### Assignment
Starting at the line that contains "[71,40,106,54] Prop // -> (37, 59) none" in the listing below, write out every line word for word until you have written the line that contains "(173, 209) none".

┌──

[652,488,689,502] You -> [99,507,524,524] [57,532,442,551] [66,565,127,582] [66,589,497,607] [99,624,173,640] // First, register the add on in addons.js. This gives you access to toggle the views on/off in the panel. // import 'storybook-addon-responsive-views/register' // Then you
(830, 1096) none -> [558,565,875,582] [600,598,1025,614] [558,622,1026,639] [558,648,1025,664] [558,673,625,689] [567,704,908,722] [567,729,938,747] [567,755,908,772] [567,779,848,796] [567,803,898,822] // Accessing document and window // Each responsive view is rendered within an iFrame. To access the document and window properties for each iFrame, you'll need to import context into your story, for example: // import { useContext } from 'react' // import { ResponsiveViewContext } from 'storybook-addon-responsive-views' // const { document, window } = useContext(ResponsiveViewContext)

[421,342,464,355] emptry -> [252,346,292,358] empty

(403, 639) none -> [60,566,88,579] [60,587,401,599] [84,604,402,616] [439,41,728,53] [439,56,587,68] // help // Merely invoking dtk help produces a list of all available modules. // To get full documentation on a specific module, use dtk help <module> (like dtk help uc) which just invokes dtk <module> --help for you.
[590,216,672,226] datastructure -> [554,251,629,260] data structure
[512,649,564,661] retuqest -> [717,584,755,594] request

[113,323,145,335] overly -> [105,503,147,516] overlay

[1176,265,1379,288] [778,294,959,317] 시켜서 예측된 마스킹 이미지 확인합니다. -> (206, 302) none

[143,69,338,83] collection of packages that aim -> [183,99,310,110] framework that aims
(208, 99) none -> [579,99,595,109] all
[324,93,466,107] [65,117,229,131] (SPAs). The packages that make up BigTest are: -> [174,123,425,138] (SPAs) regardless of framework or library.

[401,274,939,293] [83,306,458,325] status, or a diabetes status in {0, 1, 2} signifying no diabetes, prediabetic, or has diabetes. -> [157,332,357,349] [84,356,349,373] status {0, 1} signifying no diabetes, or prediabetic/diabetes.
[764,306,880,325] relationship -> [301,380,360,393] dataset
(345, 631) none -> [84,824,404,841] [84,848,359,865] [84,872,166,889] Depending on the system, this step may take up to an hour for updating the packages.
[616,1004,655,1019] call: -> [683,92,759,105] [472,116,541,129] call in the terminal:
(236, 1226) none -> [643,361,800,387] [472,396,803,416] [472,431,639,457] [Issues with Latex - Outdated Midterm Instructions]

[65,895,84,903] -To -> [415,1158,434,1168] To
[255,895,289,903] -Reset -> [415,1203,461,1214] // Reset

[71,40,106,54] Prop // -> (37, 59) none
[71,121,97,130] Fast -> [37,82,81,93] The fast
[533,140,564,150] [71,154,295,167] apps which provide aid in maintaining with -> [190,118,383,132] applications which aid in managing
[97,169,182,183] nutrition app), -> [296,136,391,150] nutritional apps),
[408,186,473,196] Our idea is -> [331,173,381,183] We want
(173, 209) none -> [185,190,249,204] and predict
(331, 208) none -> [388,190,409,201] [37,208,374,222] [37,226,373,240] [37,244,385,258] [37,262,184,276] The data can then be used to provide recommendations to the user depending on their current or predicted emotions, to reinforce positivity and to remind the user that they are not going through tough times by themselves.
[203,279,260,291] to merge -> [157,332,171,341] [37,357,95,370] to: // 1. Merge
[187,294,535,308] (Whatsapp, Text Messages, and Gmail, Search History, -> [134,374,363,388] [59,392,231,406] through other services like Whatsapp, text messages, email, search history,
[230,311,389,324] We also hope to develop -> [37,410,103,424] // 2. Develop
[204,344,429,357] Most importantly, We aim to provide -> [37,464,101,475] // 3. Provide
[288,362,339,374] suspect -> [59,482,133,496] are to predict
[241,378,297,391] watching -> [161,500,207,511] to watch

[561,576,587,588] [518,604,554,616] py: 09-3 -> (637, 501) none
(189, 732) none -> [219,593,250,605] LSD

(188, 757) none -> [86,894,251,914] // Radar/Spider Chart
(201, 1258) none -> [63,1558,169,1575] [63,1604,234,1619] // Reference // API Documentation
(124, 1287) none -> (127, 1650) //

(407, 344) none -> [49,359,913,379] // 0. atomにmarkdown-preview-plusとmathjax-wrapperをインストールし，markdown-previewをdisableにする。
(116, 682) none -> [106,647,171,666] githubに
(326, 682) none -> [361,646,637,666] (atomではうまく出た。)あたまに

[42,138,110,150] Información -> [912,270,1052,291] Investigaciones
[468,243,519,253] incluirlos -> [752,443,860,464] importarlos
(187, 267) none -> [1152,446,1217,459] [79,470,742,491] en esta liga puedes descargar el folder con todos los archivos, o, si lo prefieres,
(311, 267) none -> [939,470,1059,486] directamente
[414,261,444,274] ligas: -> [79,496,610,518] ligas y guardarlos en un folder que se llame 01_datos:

└──

### Problem solution
[71,40,106,54] Prop // -> (37, 59) none
[71,121,97,130] Fast -> [37,82,81,93] The fast
[533,140,564,150] [71,154,295,167] apps which provide aid in maintaining with -> [190,118,383,132] applications which aid in managing
[97,169,182,183] nutrition app), -> [296,136,391,150] nutritional apps),
[408,186,473,196] Our idea is -> [331,173,381,183] We want
(173, 209) none -> [185,190,249,204] and predict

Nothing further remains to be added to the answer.